Well, we can make it
10-pixels-by-ten-pixels and using an external hard drive could put up to what .
. . twenty terabytes . . . fifty terabytes in the single folder? I've got about
45-50 gigabytes at the moment, but a lot of that is 9 years-worth of blog
images!
We can of course reduce the title
considerably, and throw the folder into space to make it look even smaller! But
the Icon is now 18x18 pixels . . . it's grown - Doh!
Ooh, what's this tool here? . . . OK,
9 pixels by 9 pixels; that's better!
Let's reduce the folder title to the
minimum and camouflage it!
In fact, why bother with a title? Let's
just point at it; now it's hard to see! That's about as small as I could make the
Smallscaleworld without Microsoft coming up with new icons!
Or . . .
. . . we can go the Fontanini route and decide the Smallscaleword's over 800mm! Yes, that's
nearly a meter!
Of which - two inches
are the base-lump of Italian Carrara marble which caused the behemoth of a
figure to come into being. I shot these at the PW show a couple of years
ago, it's some show wot 'appens sometimes, don't know when the next one is -
probably missed it!
Sold as mantle-pairs, there were 8 sculpts
(and a pair of mounted figures with lovely relaxed horses) in the smaller sizes
(Fontanini produced these in many sizes
from 60mm upwards and many finishes), but I don't know if more than one pair were pantographed-up
to this size. You can see some of the 8-inch figures bottom left in the shot.
The Carrara marble gift shops had/have tons
of this stuff, and the bases utilised the 'flawed' marble off-cuts, the prime
building-material and/or sculpting marble being prized for its pale grey hews;
polishing to a lightly striated white, not the dark grey with white
bacon-streaks (marbeling!) of most of the bases you find on the Fontanini-supplied figurines.
There is a single figure of the right-hand
pose on Etsy at the moment for 103-quid (an odd number, but presumably dollars-into-pounds?

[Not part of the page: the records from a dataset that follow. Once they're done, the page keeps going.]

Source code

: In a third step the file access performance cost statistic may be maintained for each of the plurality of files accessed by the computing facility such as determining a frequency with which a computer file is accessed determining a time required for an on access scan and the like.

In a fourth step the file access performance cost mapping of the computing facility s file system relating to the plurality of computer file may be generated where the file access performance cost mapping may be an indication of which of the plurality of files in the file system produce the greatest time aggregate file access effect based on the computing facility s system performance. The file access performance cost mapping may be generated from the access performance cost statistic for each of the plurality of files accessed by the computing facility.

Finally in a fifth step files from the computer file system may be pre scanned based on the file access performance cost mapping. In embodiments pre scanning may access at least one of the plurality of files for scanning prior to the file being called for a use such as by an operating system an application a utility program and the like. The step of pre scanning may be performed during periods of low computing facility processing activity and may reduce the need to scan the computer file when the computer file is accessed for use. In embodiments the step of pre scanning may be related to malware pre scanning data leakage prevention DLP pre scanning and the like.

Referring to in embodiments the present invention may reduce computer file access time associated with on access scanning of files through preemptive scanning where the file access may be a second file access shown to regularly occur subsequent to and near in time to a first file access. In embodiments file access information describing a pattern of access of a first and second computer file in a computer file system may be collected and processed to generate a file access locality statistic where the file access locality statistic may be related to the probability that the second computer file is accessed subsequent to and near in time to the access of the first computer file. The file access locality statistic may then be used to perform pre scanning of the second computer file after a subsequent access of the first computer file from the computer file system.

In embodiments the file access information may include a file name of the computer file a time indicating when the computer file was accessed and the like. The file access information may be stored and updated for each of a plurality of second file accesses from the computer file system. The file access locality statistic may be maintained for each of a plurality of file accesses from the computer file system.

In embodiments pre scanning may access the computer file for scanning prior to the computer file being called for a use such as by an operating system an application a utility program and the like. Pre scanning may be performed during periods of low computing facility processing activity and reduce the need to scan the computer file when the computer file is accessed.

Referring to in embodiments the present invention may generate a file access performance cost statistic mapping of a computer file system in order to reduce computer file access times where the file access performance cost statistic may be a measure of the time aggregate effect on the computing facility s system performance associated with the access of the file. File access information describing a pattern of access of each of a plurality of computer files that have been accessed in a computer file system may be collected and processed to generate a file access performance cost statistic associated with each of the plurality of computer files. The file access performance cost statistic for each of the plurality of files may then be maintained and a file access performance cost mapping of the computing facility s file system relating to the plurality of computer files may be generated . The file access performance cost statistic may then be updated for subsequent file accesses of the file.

I didn't study it too closely!) which is as much as you'd want to pay for a Capodimonte porcelain one, but to be honest, if you keep an eye on
charity shops or local auction houses, you can pick these up for £15/20, or
only a few quid for the smaller ones; I recently picked-up a couple of the Rococo
'gentry' for 6-quid the pair, and saw a set of six of the chinoisery figures
for a pony*!
* That's £25 for the overseas readers . . . £20 is a score, a
monkey is £500 and a donkey is a dog is a lemon is a shed is an old car!